What’s the worst that could happen if you ask for what you want or go for what you want? You might get it – wonderful! You might get it partially – you’re still better off than when you didn’t ask. And the final option, you might not get it at all. Well, at least you asked. You get KUDOS on being courageous enough to step outside of the shell and ask. If you asked and you didn’t get it, you’re no worse off than before! I know I’ve said it before, but it’s like my parents always say, “Nothing beats a failure but a try!” One of my favorite sayings indeed.
I can hear the naysayers – I don’t want anyone to know that I want that because what if they think badly of me because of that or talk about me behind my back because of it or even worse, rub it in if I don’t get it. We can talk about eliminating those types of bad influences in another post! In fact, check out some of my previous posts on these same issues.
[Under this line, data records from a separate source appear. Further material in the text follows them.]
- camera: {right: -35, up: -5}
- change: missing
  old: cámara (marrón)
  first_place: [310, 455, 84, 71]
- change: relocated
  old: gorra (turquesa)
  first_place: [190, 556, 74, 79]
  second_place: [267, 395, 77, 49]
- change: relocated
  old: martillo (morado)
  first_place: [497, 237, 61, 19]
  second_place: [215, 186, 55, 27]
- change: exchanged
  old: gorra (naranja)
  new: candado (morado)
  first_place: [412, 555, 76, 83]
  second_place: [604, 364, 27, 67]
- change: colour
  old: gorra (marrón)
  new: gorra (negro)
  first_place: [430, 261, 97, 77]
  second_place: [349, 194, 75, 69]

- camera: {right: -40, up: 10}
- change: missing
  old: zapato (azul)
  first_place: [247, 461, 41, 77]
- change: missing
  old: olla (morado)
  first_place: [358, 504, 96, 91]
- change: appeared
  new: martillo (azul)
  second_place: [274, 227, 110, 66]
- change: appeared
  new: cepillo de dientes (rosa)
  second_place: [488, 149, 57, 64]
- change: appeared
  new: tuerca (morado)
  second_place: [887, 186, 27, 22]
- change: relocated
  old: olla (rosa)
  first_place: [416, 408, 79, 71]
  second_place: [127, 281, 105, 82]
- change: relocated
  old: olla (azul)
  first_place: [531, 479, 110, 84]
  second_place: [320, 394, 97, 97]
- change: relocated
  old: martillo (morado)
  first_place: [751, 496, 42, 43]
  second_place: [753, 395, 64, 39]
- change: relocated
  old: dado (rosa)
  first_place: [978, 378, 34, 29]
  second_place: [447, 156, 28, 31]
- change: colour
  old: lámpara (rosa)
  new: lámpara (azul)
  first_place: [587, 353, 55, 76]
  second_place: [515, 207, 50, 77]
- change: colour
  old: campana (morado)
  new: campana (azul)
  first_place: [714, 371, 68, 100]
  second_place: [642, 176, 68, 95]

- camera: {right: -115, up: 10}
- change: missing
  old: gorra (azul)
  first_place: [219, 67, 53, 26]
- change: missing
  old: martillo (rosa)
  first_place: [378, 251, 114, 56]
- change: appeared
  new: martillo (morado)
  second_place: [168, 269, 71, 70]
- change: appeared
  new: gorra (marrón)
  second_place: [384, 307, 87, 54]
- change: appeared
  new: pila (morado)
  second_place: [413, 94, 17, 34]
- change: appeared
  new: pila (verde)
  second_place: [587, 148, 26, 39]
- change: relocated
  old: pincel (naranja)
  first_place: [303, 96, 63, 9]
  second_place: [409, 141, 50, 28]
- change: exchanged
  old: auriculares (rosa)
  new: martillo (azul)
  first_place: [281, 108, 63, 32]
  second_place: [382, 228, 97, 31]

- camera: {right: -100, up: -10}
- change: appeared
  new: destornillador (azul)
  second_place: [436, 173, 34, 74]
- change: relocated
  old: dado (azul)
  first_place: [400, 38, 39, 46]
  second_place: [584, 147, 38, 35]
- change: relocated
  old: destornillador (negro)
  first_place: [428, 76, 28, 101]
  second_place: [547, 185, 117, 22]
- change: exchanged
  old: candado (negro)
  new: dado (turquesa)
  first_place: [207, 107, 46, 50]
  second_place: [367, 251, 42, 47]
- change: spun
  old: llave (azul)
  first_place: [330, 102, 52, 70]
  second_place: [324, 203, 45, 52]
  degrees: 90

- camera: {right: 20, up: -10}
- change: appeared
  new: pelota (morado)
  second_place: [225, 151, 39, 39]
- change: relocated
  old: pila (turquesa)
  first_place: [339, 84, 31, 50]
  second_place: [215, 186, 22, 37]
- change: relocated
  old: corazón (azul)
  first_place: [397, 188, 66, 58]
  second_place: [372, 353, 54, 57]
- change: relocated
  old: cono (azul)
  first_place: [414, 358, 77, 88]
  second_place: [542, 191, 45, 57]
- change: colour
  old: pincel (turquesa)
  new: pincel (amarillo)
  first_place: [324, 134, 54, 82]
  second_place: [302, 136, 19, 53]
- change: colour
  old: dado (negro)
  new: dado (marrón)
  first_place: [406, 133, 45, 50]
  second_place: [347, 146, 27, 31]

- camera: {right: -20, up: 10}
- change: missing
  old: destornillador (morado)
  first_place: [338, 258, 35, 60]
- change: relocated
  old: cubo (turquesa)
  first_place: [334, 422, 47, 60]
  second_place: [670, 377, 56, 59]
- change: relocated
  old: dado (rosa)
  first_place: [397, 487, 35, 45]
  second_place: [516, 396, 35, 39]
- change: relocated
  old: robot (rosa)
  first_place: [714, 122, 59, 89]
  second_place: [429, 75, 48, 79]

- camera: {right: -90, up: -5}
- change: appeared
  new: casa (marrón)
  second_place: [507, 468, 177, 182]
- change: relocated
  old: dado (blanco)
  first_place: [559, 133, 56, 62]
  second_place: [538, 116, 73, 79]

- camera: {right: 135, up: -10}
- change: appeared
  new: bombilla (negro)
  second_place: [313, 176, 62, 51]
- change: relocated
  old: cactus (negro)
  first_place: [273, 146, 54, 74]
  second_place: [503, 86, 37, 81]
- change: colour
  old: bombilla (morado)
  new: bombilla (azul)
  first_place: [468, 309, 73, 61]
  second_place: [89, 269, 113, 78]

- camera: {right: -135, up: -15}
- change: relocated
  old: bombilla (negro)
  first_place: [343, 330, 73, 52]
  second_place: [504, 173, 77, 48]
I just wanted to follow up on my most recent post to share what happened when I opened up to my family and friends about finding coaching clients for my certification process. After all that procrastinating about sending emails to my friends and family about coach certification and my need for clients (see last post) because I was worried about what to say, about asking for too much and about feeling like I would be putting upon people too much, guess what? After I sent the emails, I felt relieved! And I don’t feel bad about asking for help either. That’s the great thing – there’s no regret. If some people felt put upon, they didn’t tell me. (Not yet anyway . . .) And I received a great deal of good wishes, so that felt fabulous! Even for those who didn’t respond, I’m choosing to believe that they are quietly supportive. Who knows, maybe they’ll voice their support later on or maybe they sent it on to their network w/o telling me and it will lead to a client down the line in the future. Wouldn’t that be terrific?!
I feel so blessed by the supportive response and just wanted to share my testimony with friends and family because this is what it is truly all about!